## TASK OBJECTIVE:
In the article reviewing the 2012 candidates' faces, how are President Obama and Governor Romney rated on the ten point scale of attractiveness?

IDEAS AND THE ELECTION

LET'S FACE IT IN 2012

a serious review of the candidates' faces

By Amanda Sebastiani

Face to Face

This presidential race is peculiar in that we have two fairly good-looking candidates. In the past we’ve had men like Richard Nixon and his bulbous nose, John McCain and his stoplight red cheeks, Shorty Dukakis, big faced John Kerry, Bushes 1 and 2, too preppy inbred to be handsome and Al Gore, he of the sweaty jowls and the high forehead. True, we’ve had some make-my-heart-flutter poster boys—Hollywood Ron Reagan, knee shaking John F. Kennedy, and even the big boy from Arkansas, Bill Clinton, who was kind of good looking in a hick by way of Yale way. But this year, unbelievably we have two candidates who are, well, not so hard to look at. Both President Obama and Governor Romney are good looking, attractive men, at least sevens, maybe eights on the standard ten point scale of attractiveness that the entire world is judged by. The President and Romney are visually perfect candidates for the type of voters their respective parties want to attract. So let’s start with the obvious.

Romney is white, closer to the latter part of middle age with a nice dash of grey in his full head of luxurious looking hair. It’s shaped in the symbolic 1950‘s I’m going to make money for the little lady and bring home the bacon for the kids look. Romney’s jaw is very angular and square. He has an equally strong brow. He presents himself as a man’s man, more or less the perfect frat boy with pep and youth in his step and expressions. But to ensure his rank, he can also appear serious. His strong masculine physic allows him to easily take on power and authority. He has small beady eyes matched with oft-raised eyebrows giving off an air of arrogance and impatience. Remember, most of these traits can be wildly attractive to some people and offensive to others.

## STORED DATA:
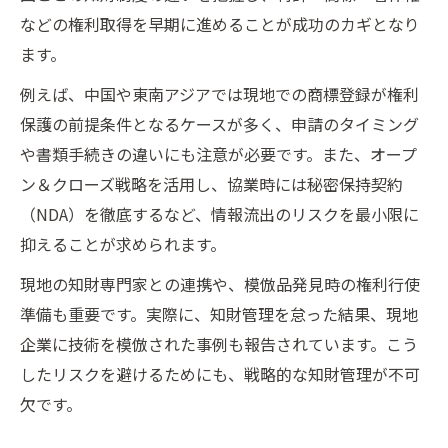
などの権利取得を早期に進めることが成功のカギとなり
ます。
例えば、中国や東南アジアでは現地での商標登録が権利
保護の前提条件となるケースが多く、申請のタイミング
や書類手続きの違いにも注意が必要です。また、オープ
ン＆クローズ戦略を活用し、協業時には秘密保持契約
（NDA）を徹底するなど、情報流出のリスクを最小限に
抑えることが求められます。
現地の知財専門家との連携や、模倣品発見時の権利行使
準備も重要です。実際に、知財管理を怠った結果、現地
企業に技術を模倣された事例も報告されています。こう
したリスクを避けるためにも、戦略的な知財管理が不可
欠です。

## SOLUTION BELOW:
At least sevens, maybe eights.